What you need to do: A single number is required: how many lines in the records below contain "Schirm".

Input material:
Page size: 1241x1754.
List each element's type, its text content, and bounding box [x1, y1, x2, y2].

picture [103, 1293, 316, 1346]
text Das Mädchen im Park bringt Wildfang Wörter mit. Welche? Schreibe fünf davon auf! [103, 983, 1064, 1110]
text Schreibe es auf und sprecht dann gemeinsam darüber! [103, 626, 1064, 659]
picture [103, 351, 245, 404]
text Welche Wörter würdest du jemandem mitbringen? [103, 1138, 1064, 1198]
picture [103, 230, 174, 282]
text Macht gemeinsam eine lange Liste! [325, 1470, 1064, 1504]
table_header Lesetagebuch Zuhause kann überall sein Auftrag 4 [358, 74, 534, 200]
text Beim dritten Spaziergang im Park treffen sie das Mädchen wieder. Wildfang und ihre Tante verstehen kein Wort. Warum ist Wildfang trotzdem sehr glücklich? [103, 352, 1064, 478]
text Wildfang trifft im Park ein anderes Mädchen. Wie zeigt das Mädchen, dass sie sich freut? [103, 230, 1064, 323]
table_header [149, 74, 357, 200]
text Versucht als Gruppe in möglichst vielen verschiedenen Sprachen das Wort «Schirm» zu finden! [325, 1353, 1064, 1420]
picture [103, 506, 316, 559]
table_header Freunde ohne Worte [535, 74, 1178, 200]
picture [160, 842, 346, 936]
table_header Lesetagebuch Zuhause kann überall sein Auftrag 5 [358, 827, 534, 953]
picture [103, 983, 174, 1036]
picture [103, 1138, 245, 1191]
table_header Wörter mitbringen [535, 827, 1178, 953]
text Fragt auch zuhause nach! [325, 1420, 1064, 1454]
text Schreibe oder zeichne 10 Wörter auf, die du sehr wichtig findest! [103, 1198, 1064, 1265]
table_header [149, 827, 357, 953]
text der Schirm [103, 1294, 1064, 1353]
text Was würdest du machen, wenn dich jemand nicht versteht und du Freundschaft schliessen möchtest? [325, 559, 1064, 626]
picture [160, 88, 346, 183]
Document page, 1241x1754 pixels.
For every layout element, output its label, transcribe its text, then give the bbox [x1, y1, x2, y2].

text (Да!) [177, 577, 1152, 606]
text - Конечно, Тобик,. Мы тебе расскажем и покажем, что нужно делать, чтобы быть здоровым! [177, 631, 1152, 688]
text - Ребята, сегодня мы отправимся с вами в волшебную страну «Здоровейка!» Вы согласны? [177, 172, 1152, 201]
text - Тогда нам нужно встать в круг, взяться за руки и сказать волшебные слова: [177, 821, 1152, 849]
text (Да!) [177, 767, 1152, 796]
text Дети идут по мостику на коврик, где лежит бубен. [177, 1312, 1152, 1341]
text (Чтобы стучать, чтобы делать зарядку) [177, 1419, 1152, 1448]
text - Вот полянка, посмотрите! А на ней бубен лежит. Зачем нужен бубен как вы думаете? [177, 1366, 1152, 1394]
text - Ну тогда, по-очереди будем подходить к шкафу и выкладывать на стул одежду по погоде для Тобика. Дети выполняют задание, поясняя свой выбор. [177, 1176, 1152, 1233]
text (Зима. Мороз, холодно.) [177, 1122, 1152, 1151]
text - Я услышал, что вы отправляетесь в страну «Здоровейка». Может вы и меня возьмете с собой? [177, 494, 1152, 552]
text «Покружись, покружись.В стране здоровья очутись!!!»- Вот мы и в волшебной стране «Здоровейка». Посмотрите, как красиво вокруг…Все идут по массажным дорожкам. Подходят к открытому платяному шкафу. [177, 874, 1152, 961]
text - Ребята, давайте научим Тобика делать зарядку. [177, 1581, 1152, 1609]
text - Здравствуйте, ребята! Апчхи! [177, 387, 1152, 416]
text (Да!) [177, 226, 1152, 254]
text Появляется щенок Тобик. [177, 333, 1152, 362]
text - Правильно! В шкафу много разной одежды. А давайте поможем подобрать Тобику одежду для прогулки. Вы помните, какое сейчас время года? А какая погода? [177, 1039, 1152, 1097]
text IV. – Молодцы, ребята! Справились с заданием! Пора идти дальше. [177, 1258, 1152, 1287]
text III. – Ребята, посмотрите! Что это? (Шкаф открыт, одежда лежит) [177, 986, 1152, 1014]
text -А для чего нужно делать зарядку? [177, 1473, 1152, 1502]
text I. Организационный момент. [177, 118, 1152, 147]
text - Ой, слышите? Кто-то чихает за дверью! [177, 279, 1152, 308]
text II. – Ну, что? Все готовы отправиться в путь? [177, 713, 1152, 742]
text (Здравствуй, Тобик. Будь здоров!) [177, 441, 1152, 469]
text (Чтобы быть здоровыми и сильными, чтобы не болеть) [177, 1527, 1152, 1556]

Answer to this problem: 2